If your Deadline approach uses PH holidays or excluded dates, validate those inputs too.

  • Holiday list sheet is present and updated through the relevant year
  • No duplicate holidays (double-exclusions)
  • Holidays are marked with the correct “exclude vs include” meaning
  • Year boundary handling is correct (e.g., a period starting in December crossing into January)

Output impact:
When holiday data is stale or misclassified, your “business day” computation becomes unreliable.

Gentle reminder: Calendar handling can vary by implementation. The goal here is consistency inside your spreadsheet so DocketMath receives what you intend.

5) Range and direction errors

Spreadsheet logic often assumes “later than” constraints. Add checks like these:

  • Anchor date must be on or before the computed due date
  • Computed due date must stay within a reasonable range (to catch unit mistakes)
  • No accidental unit swap: days vs months (or “2” interpreted as “2 years”)

Output impact:
These checks catch unit mistakes early—before the DocketMath Deadline tool produces a confident-looking date.

When to run it

Run the checker in three moments: before the Deadline run, immediately after the first run, and during ongoing updates. This reduces “silent drift,” where the sheet still produces outputs but no longer reflects the intended PH logic.

Run the checker before importing a spreadsheet into the Deadline workflow. It is especially helpful when you have multiple entries or when a teammate provided the inputs.

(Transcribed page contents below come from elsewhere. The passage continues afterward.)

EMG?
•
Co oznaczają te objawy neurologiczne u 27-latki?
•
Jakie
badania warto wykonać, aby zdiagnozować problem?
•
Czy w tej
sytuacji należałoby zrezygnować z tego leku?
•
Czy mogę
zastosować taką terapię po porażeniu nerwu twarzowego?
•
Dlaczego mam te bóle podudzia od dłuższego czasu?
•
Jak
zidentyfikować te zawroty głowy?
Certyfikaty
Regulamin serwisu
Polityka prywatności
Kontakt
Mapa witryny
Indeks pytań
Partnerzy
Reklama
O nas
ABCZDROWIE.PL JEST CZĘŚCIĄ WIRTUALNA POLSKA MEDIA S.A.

Step 1: Pre-flight before you calculate

Run the checker before clicking through to DocketMath Deadline for PH at /tools/deadline.

Recommended order:

  1. Validate all required date fields
  2. Validate rule/toggle fields that determine PH logic
  3. Validate anchor-date mapping (service/notice vs filing/order)
  4. Validate holiday/calendar inputs (if used)

Step 2: Sanity-check after the first calculation

After you generate results for a small batch (e.g., 5–10 rows), confirm:

  • Deadlines land on expected weekdays (if business-day logic is used)
  • Deadlines don’t regress (e.g., computed deadline earlier than anchor)
  • Results change appropriately when you intentionally adjust one input date by +1 day

Step 3: Re-run after any spreadsheet edits

Re-run the checker when you:

  • Copy new rows from another team or case file
  • Update holiday calendars for the year
  • Modify rule toggles or scenario flags
  • Change date formats due to export/import

Output impact:
This catches issues that otherwise remain invisible—such as a single column switching from date values to text during import.

Try the checker

If your goal is to calculate PH deadlines in a spreadsheet and then send the inputs to DocketMath, start by routing your workflow through the Deadline tool and validating your sheet first.

  1. Open DocketMath Deadline: /tools/deadline
  2. Run your spreadsheet checklist for the same rows you plan to calculate in DocketMath
  3. Compare the outputs to confirm your inputs match your intended PH logic

To make it practical, here’s a simple “spreadsheet checklist” you can implement right away:

Quick pre-run checklist (PH)

A practical sanity test

Pick one row and change only one variable:

  • Increase the anchor date by 1 day
  • Re-run Deadline
  • Confirm the due date shift matches expectations (for example, business-day logic should generally not shift on excluded days)

This helps verify that your PH logic branch is reading the correct columns and that your formulas are referencing the edited cell.

Warning (non-legal): If your computed deadline does not change when you adjust the anchor date, you likely have a mapping or reference issue (e.g., the tool reads a different column than the one you edited, or a formula isn’t tied to the updated cell).